◆ About this exercise ◆
Reproduce all records verbatim.

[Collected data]
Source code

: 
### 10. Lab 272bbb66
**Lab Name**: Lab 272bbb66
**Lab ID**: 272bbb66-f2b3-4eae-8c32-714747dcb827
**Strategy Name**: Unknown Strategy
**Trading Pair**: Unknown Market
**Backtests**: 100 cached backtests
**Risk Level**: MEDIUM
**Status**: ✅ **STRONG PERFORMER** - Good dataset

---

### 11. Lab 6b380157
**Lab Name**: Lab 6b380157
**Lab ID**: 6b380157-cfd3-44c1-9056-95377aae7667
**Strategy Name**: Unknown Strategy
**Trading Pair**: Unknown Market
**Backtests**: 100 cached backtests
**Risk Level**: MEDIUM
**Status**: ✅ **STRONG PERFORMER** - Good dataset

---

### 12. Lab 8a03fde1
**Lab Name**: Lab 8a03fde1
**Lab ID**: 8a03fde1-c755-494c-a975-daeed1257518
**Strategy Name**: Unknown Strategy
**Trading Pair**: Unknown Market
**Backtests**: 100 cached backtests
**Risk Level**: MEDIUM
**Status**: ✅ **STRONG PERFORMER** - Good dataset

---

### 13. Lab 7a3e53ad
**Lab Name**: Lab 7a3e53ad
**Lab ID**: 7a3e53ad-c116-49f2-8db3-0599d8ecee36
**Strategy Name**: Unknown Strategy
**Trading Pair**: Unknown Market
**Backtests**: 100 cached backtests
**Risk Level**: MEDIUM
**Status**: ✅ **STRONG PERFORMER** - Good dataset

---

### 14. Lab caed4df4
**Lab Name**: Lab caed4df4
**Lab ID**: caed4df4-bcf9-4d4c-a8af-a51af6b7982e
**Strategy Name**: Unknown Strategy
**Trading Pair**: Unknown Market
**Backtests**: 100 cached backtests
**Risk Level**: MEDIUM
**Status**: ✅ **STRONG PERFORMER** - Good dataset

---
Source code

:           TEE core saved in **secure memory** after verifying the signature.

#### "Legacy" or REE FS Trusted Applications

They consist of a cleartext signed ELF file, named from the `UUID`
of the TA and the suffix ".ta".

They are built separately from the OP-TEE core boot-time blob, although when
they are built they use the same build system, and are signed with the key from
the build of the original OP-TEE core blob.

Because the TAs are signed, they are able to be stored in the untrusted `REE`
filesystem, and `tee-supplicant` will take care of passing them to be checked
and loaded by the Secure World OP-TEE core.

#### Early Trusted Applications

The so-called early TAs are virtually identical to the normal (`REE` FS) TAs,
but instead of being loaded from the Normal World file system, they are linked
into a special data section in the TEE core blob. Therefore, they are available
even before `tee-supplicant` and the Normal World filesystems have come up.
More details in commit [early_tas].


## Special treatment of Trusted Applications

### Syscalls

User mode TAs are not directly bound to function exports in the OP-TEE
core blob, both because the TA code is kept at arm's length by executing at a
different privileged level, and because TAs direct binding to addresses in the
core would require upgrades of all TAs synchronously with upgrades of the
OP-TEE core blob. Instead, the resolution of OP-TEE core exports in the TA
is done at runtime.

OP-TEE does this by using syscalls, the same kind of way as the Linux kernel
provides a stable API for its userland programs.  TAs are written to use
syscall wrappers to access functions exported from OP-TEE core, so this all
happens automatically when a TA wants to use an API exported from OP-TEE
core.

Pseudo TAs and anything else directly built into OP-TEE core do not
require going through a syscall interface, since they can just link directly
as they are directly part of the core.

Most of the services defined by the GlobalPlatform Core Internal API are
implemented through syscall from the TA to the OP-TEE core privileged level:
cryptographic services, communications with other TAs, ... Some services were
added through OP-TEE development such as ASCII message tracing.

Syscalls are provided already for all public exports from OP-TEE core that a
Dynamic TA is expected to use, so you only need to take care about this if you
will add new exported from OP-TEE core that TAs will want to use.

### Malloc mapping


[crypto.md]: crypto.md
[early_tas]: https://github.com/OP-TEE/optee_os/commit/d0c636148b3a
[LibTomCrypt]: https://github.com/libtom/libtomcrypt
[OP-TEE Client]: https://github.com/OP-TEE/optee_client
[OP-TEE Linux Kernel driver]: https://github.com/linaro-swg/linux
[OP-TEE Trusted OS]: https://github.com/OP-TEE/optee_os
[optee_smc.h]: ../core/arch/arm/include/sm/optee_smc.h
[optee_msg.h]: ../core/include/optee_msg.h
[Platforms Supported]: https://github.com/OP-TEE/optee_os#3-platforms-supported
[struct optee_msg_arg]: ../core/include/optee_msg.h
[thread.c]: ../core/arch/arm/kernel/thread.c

◆ Exercise answer ◆
Source code

: 
### 10. Lab 272bbb66
**Lab Name**: Lab 272bbb66
**Lab ID**: 272bbb66-f2b3-4eae-8c32-714747dcb827
**Strategy Name**: Unknown Strategy
**Trading Pair**: Unknown Market
**Backtests**: 100 cached backtests
**Risk Level**: MEDIUM
**Status**: ✅ **STRONG PERFORMER** - Good dataset

---

### 11. Lab 6b380157
**Lab Name**: Lab 6b380157
**Lab ID**: 6b380157-cfd3-44c1-9056-95377aae7667
**Strategy Name**: Unknown Strategy
**Trading Pair**: Unknown Market
**Backtests**: 100 cached backtests
**Risk Level**: MEDIUM
**Status**: ✅ **STRONG PERFORMER** - Good dataset

---

### 12. Lab 8a03fde1
**Lab Name**: Lab 8a03fde1
**Lab ID**: 8a03fde1-c755-494c-a975-daeed1257518
**Strategy Name**: Unknown Strategy
**Trading Pair**: Unknown Market
**Backtests**: 100 cached backtests
**Risk Level**: MEDIUM
**Status**: ✅ **STRONG PERFORMER** - Good dataset

---

### 13. Lab 7a3e53ad
**Lab Name**: Lab 7a3e53ad
**Lab ID**: 7a3e53ad-c116-49f2-8db3-0599d8ecee36
**Strategy Name**: Unknown Strategy
**Trading Pair**: Unknown Market
**Backtests**: 100 cached backtests
**Risk Level**: MEDIUM
**Status**: ✅ **STRONG PERFORMER** - Good dataset

---

### 14. Lab caed4df4
**Lab Name**: Lab caed4df4
**Lab ID**: caed4df4-bcf9-4d4c-a8af-a51af6b7982e
**Strategy Name**: Unknown Strategy
**Trading Pair**: Unknown Market
**Backtests**: 100 cached backtests
**Risk Level**: MEDIUM
**Status**: ✅ **STRONG PERFORMER** - Good dataset

---
Source code

:           TEE core saved in **secure memory** after verifying the signature.

#### "Legacy" or REE FS Trusted Applications

They consist of a cleartext signed ELF file, named from the `UUID`
of the TA and the suffix ".ta".

They are built separately from the OP-TEE core boot-time blob, although when
they are built they use the same build system, and are signed with the key from
the build of the original OP-TEE core blob.

Because the TAs are signed, they are able to be stored in the untrusted `REE`
filesystem, and `tee-supplicant` will take care of passing them to be checked
and loaded by the Secure World OP-TEE core.

#### Early Trusted Applications

The so-called early TAs are virtually identical to the normal (`REE` FS) TAs,
but instead of being loaded from the Normal World file system, they are linked
into a special data section in the TEE core blob. Therefore, they are available
even before `tee-supplicant` and the Normal World filesystems have come up.
More details in commit [early_tas].


## Special treatment of Trusted Applications

### Syscalls

User mode TAs are not directly bound to function exports in the OP-TEE
core blob, both because the TA code is kept at arm's length by executing at a
different privileged level, and because TAs direct binding to addresses in the
core would require upgrades of all TAs synchronously with upgrades of the
OP-TEE core blob. Instead, the resolution of OP-TEE core exports in the TA
is done at runtime.

OP-TEE does this by using syscalls, the same kind of way as the Linux kernel
provides a stable API for its userland programs.  TAs are written to use
syscall wrappers to access functions exported from OP-TEE core, so this all
happens automatically when a TA wants to use an API exported from OP-TEE
core.

Pseudo TAs and anything else directly built into OP-TEE core do not
require going through a syscall interface, since they can just link directly
as they are directly part of the core.

Most of the services defined by the GlobalPlatform Core Internal API are
implemented through syscall from the TA to the OP-TEE core privileged level:
cryptographic services, communications with other TAs, ... Some services were
added through OP-TEE development such as ASCII message tracing.

Syscalls are provided already for all public exports from OP-TEE core that a
Dynamic TA is expected to use, so you only need to take care about this if you
will add new exported from OP-TEE core that TAs will want to use.

### Malloc mapping


[crypto.md]: crypto.md
[early_tas]: https://github.com/OP-TEE/optee_os/commit/d0c636148b3a
[LibTomCrypt]: https://github.com/libtom/libtomcrypt
[OP-TEE Client]: https://github.com/OP-TEE/optee_client
[OP-TEE Linux Kernel driver]: https://github.com/linaro-swg/linux
[OP-TEE Trusted OS]: https://github.com/OP-TEE/optee_os
[optee_smc.h]: ../core/arch/arm/include/sm/optee_smc.h
[optee_msg.h]: ../core/include/optee_msg.h
[Platforms Supported]: https://github.com/OP-TEE/optee_os#3-platforms-supported
[struct optee_msg_arg]: ../core/include/optee_msg.h
[thread.c]: ../core/arch/arm/kernel/thread.c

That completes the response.